任务要求: 将下面全部条目中的文字逐行照原样重新录入。答案中略去图片。

所给数据:
┄┄┄┄┄┄┄┄┄┄┄┄┄┄┄┄┄┄┄┄
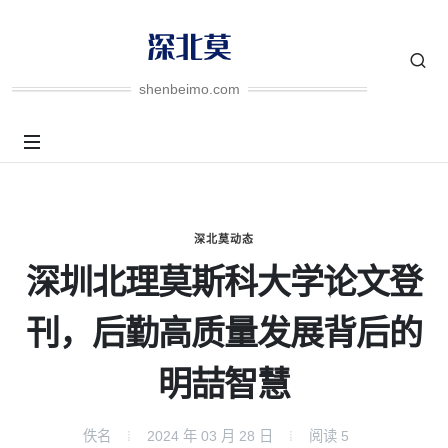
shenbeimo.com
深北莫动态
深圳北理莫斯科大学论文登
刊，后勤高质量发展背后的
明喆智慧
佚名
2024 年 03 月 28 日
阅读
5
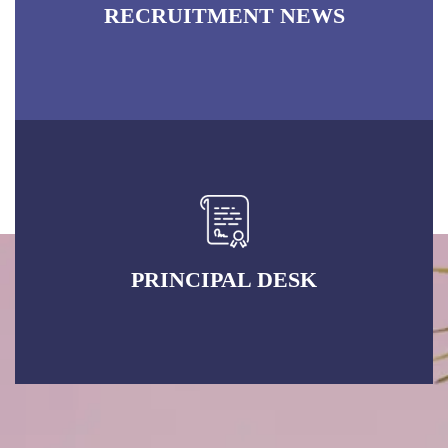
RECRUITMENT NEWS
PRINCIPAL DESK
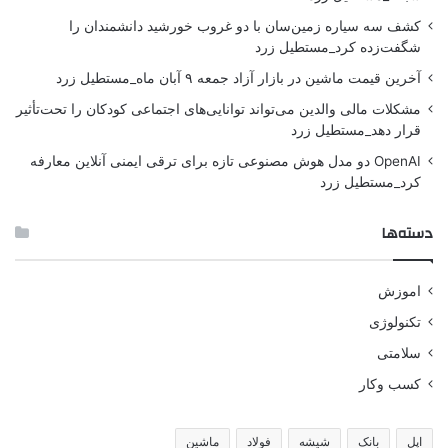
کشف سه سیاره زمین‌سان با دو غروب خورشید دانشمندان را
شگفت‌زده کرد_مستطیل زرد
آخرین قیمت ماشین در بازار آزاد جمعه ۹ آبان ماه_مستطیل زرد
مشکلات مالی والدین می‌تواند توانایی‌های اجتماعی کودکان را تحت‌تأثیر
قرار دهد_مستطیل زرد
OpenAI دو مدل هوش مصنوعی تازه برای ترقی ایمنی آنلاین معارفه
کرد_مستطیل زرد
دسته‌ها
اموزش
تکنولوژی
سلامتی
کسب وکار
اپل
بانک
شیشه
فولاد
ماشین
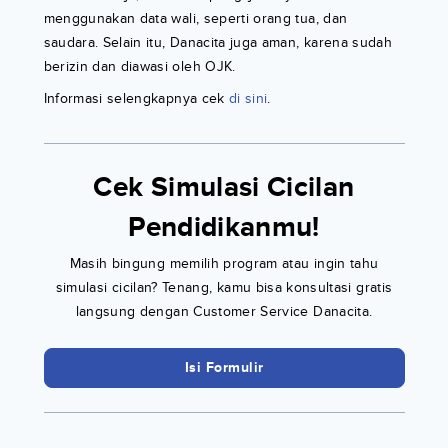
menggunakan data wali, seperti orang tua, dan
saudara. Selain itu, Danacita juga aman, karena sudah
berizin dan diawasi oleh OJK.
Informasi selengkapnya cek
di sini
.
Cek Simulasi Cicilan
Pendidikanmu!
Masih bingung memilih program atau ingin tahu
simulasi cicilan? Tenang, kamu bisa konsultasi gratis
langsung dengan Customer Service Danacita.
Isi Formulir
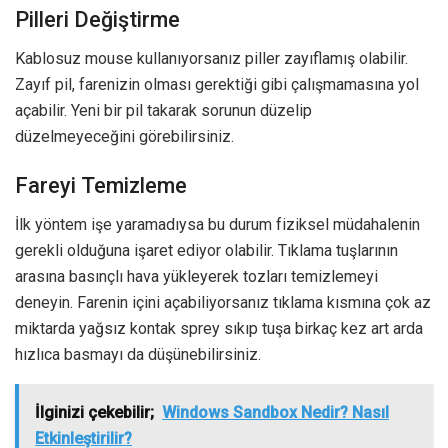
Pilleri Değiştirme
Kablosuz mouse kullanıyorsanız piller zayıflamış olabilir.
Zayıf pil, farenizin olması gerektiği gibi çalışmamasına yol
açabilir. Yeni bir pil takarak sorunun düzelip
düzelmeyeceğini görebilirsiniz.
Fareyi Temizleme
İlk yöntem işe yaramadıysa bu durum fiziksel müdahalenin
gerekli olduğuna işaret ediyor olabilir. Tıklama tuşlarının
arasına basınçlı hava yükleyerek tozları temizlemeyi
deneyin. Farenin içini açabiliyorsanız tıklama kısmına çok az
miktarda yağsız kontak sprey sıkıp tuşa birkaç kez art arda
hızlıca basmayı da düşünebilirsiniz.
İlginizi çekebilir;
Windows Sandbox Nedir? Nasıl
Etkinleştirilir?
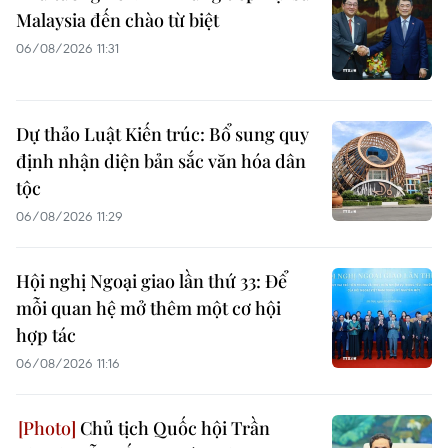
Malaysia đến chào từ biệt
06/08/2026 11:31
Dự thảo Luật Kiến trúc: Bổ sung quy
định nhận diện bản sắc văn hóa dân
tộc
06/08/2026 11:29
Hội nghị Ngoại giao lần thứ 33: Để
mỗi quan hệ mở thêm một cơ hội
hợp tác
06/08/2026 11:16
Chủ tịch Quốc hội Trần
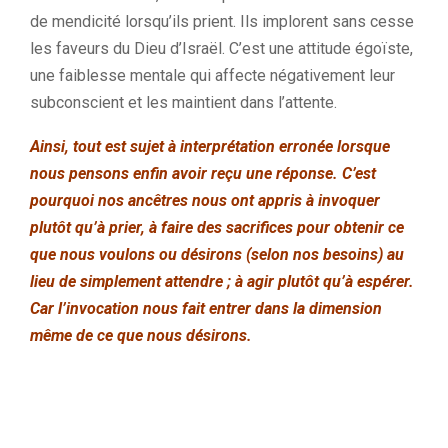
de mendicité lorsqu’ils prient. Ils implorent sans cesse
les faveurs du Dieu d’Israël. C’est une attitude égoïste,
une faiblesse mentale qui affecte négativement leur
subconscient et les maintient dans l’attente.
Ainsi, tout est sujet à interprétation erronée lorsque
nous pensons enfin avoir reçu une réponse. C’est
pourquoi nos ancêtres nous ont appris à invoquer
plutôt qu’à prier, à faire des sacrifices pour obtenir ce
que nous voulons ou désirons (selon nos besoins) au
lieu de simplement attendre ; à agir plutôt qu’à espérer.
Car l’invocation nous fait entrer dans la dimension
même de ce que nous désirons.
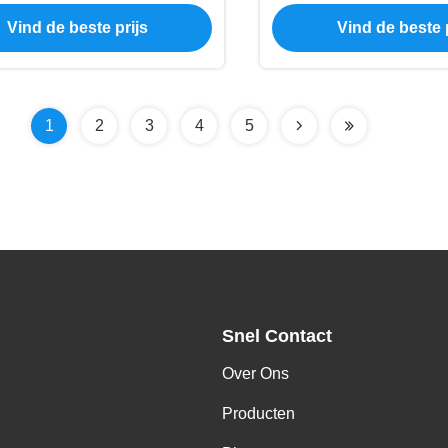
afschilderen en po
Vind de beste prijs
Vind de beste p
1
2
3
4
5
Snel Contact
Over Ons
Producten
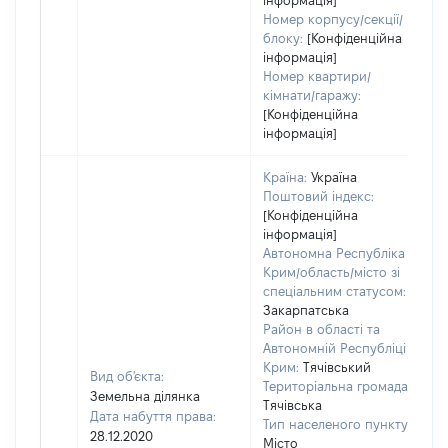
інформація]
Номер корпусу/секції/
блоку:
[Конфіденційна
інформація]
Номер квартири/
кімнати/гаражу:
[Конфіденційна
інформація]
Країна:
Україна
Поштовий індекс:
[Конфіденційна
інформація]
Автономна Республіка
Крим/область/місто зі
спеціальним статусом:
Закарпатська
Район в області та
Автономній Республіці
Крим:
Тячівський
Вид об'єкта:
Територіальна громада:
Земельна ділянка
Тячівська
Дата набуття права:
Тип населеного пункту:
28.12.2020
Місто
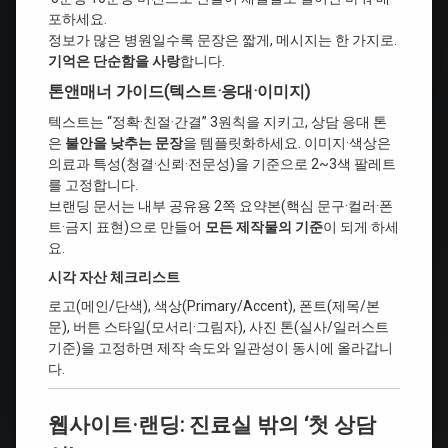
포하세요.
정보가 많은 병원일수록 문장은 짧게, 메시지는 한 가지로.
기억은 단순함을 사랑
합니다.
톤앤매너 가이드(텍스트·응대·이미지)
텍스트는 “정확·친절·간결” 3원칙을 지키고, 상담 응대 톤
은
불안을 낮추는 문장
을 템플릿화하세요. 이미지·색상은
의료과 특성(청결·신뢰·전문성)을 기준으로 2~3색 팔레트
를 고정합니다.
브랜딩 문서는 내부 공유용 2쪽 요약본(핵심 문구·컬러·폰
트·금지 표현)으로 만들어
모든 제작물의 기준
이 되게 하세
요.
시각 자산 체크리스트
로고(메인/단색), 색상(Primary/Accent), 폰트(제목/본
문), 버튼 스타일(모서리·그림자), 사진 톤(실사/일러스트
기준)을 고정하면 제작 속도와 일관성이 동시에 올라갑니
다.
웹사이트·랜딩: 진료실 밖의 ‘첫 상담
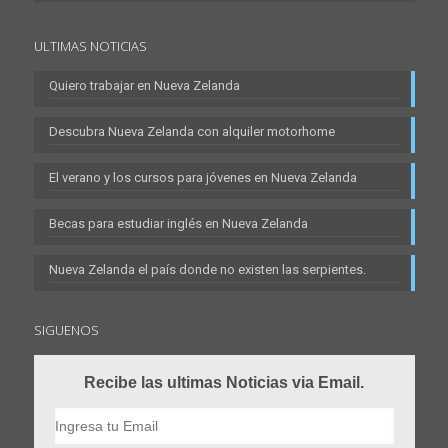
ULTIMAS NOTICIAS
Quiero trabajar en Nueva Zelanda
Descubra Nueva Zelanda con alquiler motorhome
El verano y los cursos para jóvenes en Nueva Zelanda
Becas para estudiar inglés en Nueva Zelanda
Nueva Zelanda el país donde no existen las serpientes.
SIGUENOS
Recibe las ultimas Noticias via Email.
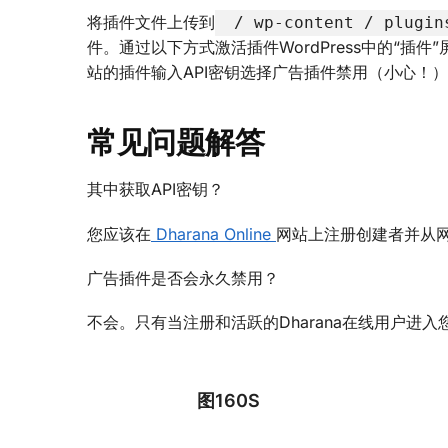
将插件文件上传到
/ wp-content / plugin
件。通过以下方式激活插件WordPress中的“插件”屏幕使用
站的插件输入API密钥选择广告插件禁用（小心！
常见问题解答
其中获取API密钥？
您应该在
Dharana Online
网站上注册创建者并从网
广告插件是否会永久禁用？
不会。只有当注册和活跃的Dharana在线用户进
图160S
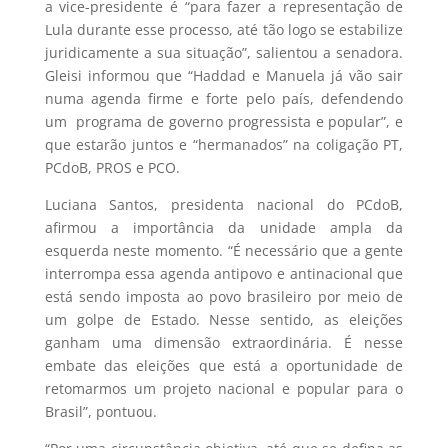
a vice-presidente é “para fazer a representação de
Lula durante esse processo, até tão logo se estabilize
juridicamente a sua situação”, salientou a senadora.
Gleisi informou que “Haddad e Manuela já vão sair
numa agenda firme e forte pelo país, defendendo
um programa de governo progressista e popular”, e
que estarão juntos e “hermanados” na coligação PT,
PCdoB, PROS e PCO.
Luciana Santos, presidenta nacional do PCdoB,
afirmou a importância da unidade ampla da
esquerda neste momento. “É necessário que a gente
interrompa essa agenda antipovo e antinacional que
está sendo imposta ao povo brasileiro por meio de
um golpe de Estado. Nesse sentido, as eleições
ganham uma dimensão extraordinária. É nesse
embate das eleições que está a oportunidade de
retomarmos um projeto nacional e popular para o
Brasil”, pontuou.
┄┄┄┄┄┄┄┄┄┄┄┄┄┄┄┄┄┄┄┄
预期输出:
shenbeimo.com
深北莫动态
深圳北理莫斯科大学论文登
刊，后勤高质量发展背后的
明喆智慧
佚名
2024 年 03 月 28 日
阅读
5
RECRUITMENT NEWS
PRINCIPAL DESK
کشف سه سیاره زمین‌سان با دو غروب خورشید دانشمندان را
شگفت‌زده کرد_مستطیل زرد
آخرین قیمت ماشین در بازار آزاد جمعه ۹ آبان ماه_مستطیل زرد
مشکلات مالی والدین می‌تواند توانایی‌های اجتماعی کودکان را تحت‌تأثیر
قرار دهد_مستطیل زرد
OpenAI دو مدل هوش مصنوعی تازه برای ترقی ایمنی آنلاین معارفه
کرد_مستطیل زرد
دسته‌ها
اموزش
تکنولوژی
سلامتی
کسب وکار
اپل
بانک
شیشه
فولاد
ماشین
menggunakan data wali, seperti orang tua, dan
saudara. Selain itu, Danacita juga aman, karena sudah
berizin dan diawasi oleh OJK.
Informasi selengkapnya cek
di sini
.
Cek Simulasi Cicilan
Pendidikanmu!
Masih bingung memilih program atau ingin tahu
simulasi cicilan? Tenang, kamu bisa konsultasi gratis
langsung dengan Customer Service Danacita.
Isi Formulir
Pilleri Değiştirme
Kablosuz mouse kullanıyorsanız piller zayıflamış olabilir.
Zayıf pil, farenizin olması gerektiği gibi çalışmamasına yol
açabilir. Yeni bir pil takarak sorunun düzelip
düzelmeyeceğini görebilirsiniz.
Fareyi Temizleme
İlk yöntem işe yaramadıysa bu durum fiziksel müdahalenin
gerekli olduğuna işaret ediyor olabilir. Tıklama tuşlarının
arasına basınçlı hava yükleyerek tozları temizlemeyi
deneyin. Farenin içini açabiliyorsanız tıklama kısmına çok az
miktarda yağsız kontak sprey sıkıp tuşa birkaç kez art arda
hızlıca basmayı da düşünebilirsiniz.
İlginizi çekebilir;
Windows Sandbox Nedir? Nasıl
Etkinleştirilir?
Malaysia đến chào từ biệt
06/08/2026 11:31
Dự thảo Luật Kiến trúc: Bổ sung quy
định nhận diện bản sắc văn hóa dân
tộc
06/08/2026 11:29
Hội nghị Ngoại giao lần thứ 33: Để
mỗi quan hệ mở thêm một cơ hội
hợp tác
06/08/2026 11:16
Chủ tịch Quốc hội Trần
de mendicité lorsqu’ils prient. Ils implorent sans cesse
les faveurs du Dieu d’Israël. C’est une attitude égoïste,
une faiblesse mentale qui affecte négativement leur
subconscient et les maintient dans l’attente.
Ainsi, tout est sujet à interprétation erronée lorsque
nous pensons enfin avoir reçu une réponse. C’est
pourquoi nos ancêtres nous ont appris à invoquer
plutôt qu’à prier, à faire des sacrifices pour obtenir ce
que nous voulons ou désirons (selon nos besoins) au
lieu de simplement attendre ; à agir plutôt qu’à espérer.
Car l’invocation nous fait entrer dans la dimension
même de ce que nous désirons.
afschilderen en po
Vind de beste prijs
Vind de beste p
1
2
3
4
5
Snel Contact
Over Ons
Producten
інформація]
Номер корпусу/секції/
блоку:
[Конфіденційна
інформація]
Номер квартири/
кімнати/гаражу:
[Конфіденційна
інформація]
Країна:
Україна
Поштовий індекс:
[Конфіденційна
інформація]
Автономна Республіка
Крим/область/місто зі
спеціальним статусом:
Закарпатська
Район в області та
Автономній Республіці
Крим:
Тячівський
Вид об'єкта:
Територіальна громада:
Земельна ділянка
Тячівська
Дата набуття права:
Тип населеного пункту:
28.12.2020
Місто
포하세요.
정보가 많은 병원일수록 문장은 짧게, 메시지는 한 가지로.
기억은 단순함을 사랑
합니다.
톤앤매너 가이드(텍스트·응대·이미지)
텍스트는 “정확·친절·간결” 3원칙을 지키고, 상담 응대 톤
은
불안을 낮추는 문장
을 템플릿화하세요. 이미지·색상은
의료과 특성(청결·신뢰·전문성)을 기준으로 2~3색 팔레트
를 고정합니다.
브랜딩 문서는 내부 공유용 2쪽 요약본(핵심 문구·컬러·폰
트·금지 표현)으로 만들어
모든 제작물의 기준
이 되게 하세
요.
시각 자산 체크리스트
로고(메인/단색), 색상(Primary/Accent), 폰트(제목/본
문), 버튼 스타일(모서리·그림자), 사진 톤(실사/일러스트
기준)을 고정하면 제작 속도와 일관성이 동시에 올라갑니
다.
웹사이트·랜딩: 진료실 밖의 ‘첫 상담
ULTIMAS NOTICIAS
Quiero trabajar en Nueva Zelanda
Descubra Nueva Zelanda con alquiler motorhome
El verano y los cursos para jóvenes en Nueva Zelanda
Becas para estudiar inglés en Nueva Zelanda
Nueva Zelanda el país donde no existen las serpientes.
SIGUENOS
Recibe las ultimas Noticias via Email.
将插件文件上传到
/ wp-content / plugin
件。通过以下方式激活插件WordPress中的“插件”屏幕使用
站的插件输入API密钥选择广告插件禁用（小心！
常见问题解答
其中获取API密钥？
您应该在
Dharana Online
网站上注册创建者并从网
广告插件是否会永久禁用？
不会。只有当注册和活跃的Dharana在线用户进
图160S
a vice-presidente é “para fazer a representação de
Lula durante esse processo, até tão logo se estabilize
juridicamente a sua situação”, salientou a senadora.
Gleisi informou que “Haddad e Manuela já vão sair
numa agenda firme e forte pelo país, defendendo
um programa de governo progressista e popular”, e
que estarão juntos e “hermanados” na coligação PT,
PCdoB, PROS e PCO.
Luciana Santos, presidenta nacional do PCdoB,
afirmou a importância da unidade ampla da
esquerda neste momento. “É necessário que a gente
interrompa essa agenda antipovo e antinacional que
está sendo imposta ao povo brasileiro por meio de
um golpe de Estado. Nesse sentido, as eleições
ganham uma dimensão extraordinária. É nesse
embate das eleições que está a oportunidade de
retomarmos um projeto nacional e popular para o
Brasil”, pontuou.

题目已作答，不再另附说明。